## SELECTED EXCERPT
▶
I just did this
from elasticsearch import Elasticsearch
# you can use RFC-1738 to specify the url
# ... or specify common parameters as kwargs
es = Elasticsearch(
cloud_id="mycluster:sdfgsdfgdsfgdsfglvdsfgsdfgdsfgmNiM2JkNzRjNDY3JGIxZTUyOWEwNTBkNjRkODZhMzIxZTBhMjU3YjRlODhh",
http_auth=("elastic", "dsfgsdfgsdfgg"),
)
output = es.info(),
print(output, end=" ")
and it worked fine...
This also worked fine...
◀
## SOURCE MATERIAL
▶
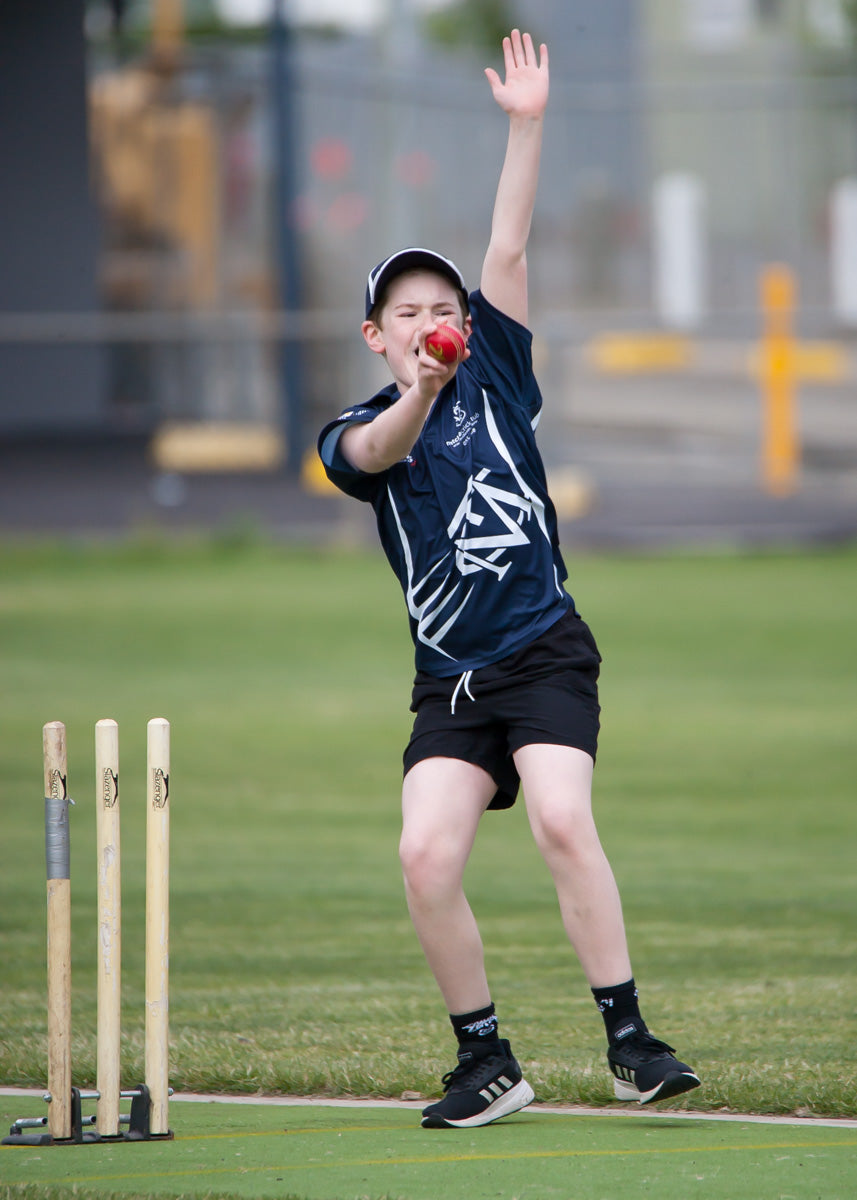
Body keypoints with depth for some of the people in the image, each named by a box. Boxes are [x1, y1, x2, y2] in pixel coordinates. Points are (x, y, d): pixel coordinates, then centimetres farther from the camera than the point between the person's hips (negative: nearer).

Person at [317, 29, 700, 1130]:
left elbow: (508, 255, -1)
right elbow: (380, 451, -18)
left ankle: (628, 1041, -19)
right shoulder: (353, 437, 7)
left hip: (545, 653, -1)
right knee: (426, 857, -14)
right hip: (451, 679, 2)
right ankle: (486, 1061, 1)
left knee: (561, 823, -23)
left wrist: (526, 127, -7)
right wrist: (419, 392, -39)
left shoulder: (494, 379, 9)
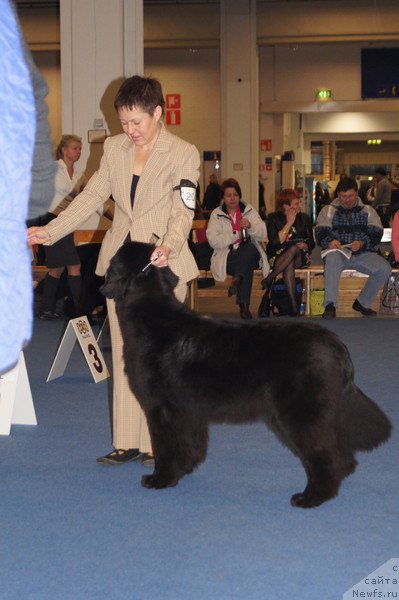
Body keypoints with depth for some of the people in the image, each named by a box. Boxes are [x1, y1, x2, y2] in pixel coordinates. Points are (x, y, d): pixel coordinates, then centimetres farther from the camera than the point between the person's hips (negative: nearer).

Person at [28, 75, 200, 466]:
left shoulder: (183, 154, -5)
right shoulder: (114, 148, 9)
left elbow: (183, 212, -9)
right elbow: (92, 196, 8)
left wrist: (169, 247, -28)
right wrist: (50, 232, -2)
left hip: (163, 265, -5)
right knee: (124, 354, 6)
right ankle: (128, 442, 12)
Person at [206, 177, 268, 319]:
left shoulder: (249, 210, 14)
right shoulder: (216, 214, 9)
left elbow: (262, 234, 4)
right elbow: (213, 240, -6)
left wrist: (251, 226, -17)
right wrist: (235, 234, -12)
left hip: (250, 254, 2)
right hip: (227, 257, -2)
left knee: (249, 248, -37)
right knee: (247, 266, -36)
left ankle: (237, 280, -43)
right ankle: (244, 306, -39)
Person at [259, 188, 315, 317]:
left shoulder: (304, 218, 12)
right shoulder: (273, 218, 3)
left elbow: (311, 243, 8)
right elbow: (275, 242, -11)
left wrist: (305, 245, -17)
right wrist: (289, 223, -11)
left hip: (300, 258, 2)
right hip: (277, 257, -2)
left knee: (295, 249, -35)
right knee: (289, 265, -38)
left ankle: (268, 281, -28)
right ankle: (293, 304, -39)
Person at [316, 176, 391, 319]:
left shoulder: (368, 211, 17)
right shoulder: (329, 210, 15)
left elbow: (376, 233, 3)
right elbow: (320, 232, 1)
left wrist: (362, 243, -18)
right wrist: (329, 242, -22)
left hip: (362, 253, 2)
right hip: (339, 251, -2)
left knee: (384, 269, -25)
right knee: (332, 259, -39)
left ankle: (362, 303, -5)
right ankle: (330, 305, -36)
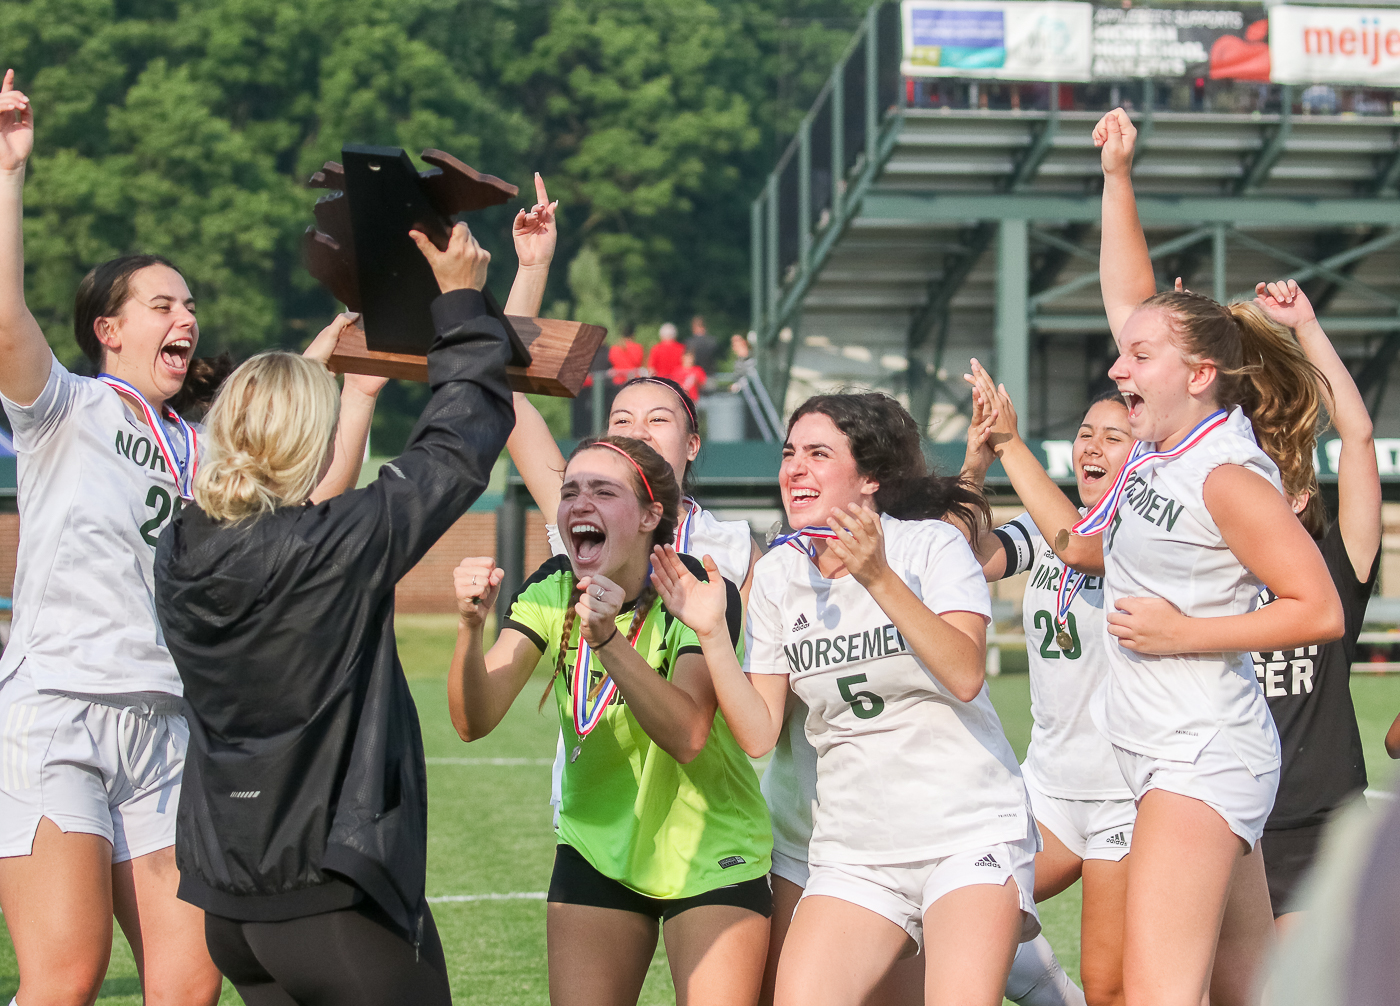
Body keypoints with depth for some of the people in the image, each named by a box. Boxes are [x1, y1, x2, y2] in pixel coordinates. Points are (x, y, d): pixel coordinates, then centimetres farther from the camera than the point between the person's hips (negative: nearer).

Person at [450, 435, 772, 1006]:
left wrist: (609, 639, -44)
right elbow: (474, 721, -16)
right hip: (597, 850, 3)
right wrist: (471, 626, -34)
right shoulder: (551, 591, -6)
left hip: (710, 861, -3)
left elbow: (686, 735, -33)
◀
▶
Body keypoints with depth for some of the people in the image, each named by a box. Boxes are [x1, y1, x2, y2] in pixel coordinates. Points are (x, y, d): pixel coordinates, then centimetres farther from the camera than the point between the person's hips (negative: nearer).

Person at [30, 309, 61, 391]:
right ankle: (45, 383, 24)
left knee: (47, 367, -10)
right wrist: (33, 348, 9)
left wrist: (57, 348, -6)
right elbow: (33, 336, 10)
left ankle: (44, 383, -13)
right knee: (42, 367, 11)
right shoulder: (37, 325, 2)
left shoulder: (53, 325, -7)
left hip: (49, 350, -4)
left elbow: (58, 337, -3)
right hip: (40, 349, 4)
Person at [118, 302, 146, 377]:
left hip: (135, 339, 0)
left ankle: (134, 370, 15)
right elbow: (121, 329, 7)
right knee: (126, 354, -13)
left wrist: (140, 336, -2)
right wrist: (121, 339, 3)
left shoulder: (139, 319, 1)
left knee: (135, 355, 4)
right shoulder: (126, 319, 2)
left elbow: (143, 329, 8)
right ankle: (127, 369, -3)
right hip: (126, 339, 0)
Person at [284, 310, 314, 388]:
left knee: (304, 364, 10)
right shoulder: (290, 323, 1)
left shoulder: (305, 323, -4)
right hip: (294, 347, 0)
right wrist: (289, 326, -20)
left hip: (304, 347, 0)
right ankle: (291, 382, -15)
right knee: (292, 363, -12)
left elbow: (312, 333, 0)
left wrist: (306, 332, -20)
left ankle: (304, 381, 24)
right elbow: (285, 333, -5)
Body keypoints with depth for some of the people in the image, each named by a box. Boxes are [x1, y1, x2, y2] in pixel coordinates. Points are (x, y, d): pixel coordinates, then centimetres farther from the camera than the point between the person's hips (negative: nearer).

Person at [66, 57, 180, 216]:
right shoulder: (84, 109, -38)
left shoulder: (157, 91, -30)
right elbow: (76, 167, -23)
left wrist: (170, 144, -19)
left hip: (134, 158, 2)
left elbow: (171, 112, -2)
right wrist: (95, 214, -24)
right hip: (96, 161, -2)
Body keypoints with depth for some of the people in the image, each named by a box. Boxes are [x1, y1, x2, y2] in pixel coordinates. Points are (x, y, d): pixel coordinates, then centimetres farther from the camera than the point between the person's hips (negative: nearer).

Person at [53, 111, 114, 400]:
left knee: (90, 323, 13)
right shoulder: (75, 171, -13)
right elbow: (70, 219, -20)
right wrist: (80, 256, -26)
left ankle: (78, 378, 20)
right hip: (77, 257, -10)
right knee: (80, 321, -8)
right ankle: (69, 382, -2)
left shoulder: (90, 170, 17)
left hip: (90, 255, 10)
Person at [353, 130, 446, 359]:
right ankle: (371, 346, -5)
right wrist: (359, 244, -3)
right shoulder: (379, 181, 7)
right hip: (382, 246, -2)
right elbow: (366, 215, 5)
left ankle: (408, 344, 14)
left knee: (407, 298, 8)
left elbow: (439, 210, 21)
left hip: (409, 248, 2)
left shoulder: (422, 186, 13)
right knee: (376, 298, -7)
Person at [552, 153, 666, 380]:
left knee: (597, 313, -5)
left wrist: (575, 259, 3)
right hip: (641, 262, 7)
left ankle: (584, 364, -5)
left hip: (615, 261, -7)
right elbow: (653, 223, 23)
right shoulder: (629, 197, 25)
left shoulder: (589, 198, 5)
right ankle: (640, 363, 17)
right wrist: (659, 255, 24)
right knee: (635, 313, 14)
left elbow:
◀
▶
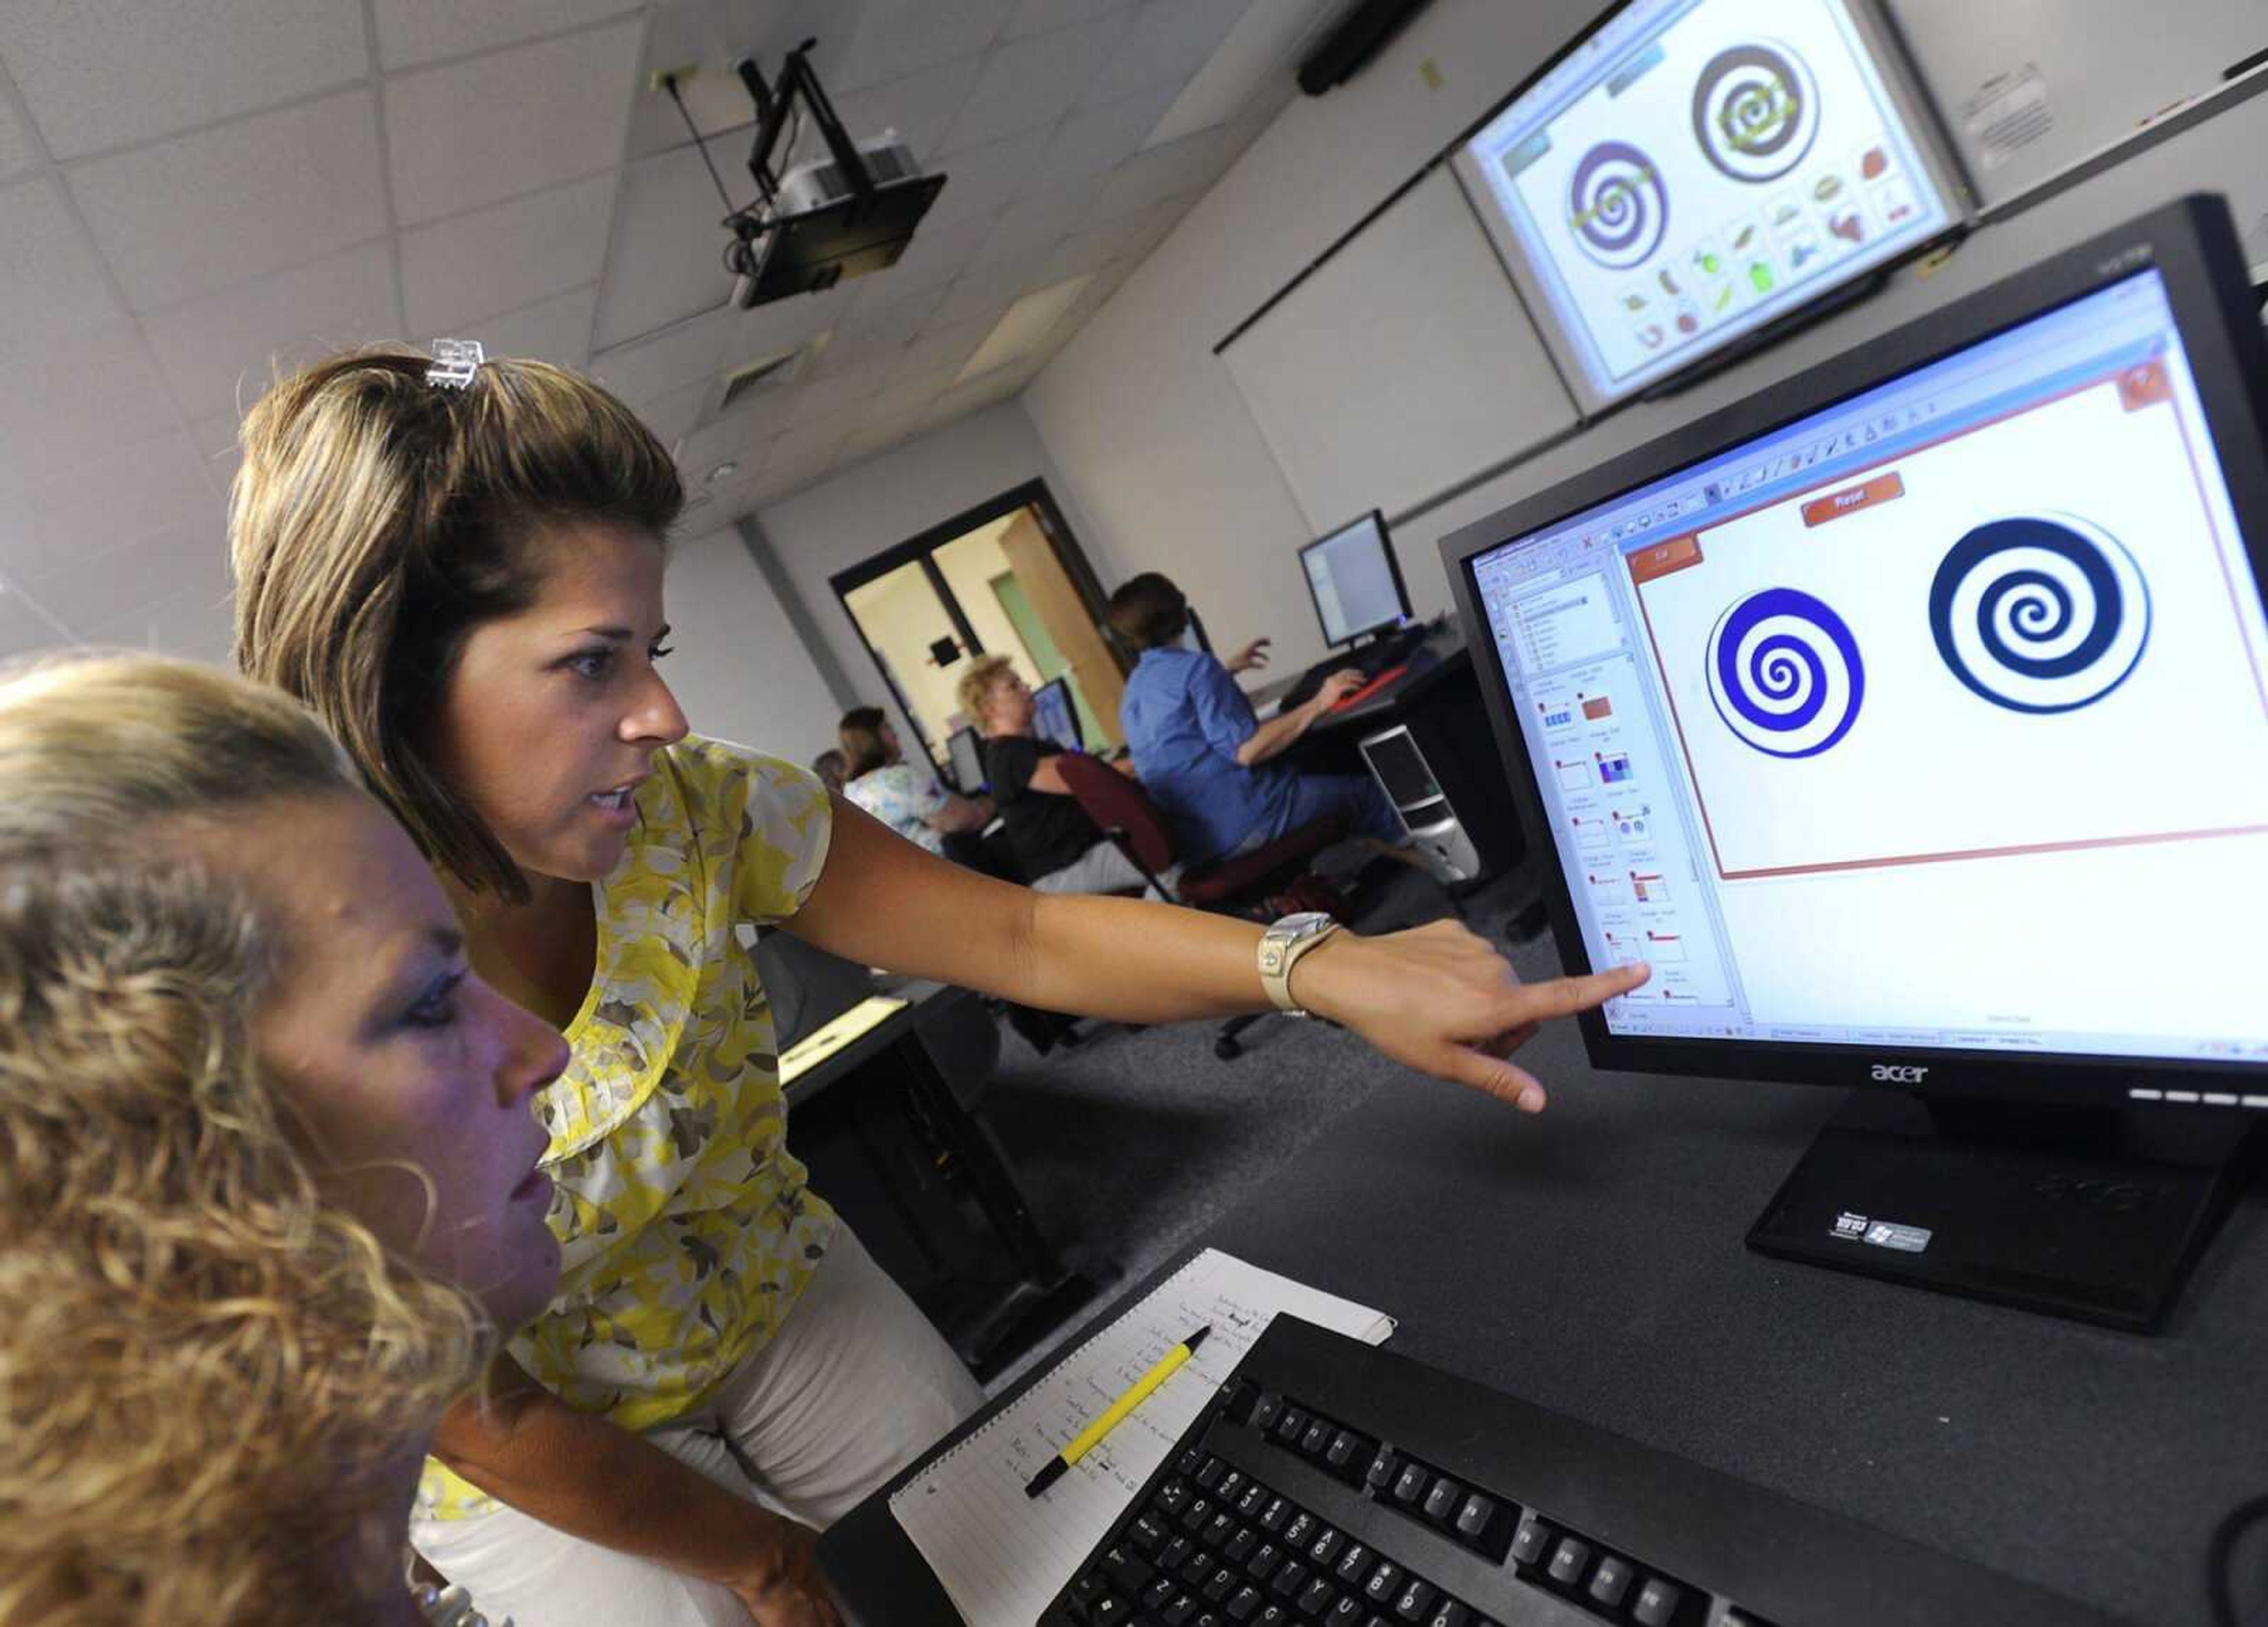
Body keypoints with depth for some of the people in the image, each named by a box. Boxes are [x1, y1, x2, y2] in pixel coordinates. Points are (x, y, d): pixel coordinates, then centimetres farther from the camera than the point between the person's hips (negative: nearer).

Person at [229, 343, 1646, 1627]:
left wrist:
◀
## WHAT TO DO
Write out the Elasticsearch snippet from "I just did this" up to and including "it worked fine...", substituting "result" for every "output".

## RESPONSE AREA
I just did this
from elasticsearch import Elasticsearch
# you can use RFC-1738 to specify the url
# ... or specify common parameters as kwargs
es = Elasticsearch(
cloud_id="mycluster:sdfgsdfgdsfgdsfglvdsfgsdfgdsfgmNiM2JkNzRjNDY3JGIxZTUyOWEwNTBkNjRkODZhMzIxZTBhMjU3YjRlODhh",
http_auth=("elastic", "dsfgsdfgsdfgg"),
)
result = es.info(),
print(result, end=" ")
and it worked fine...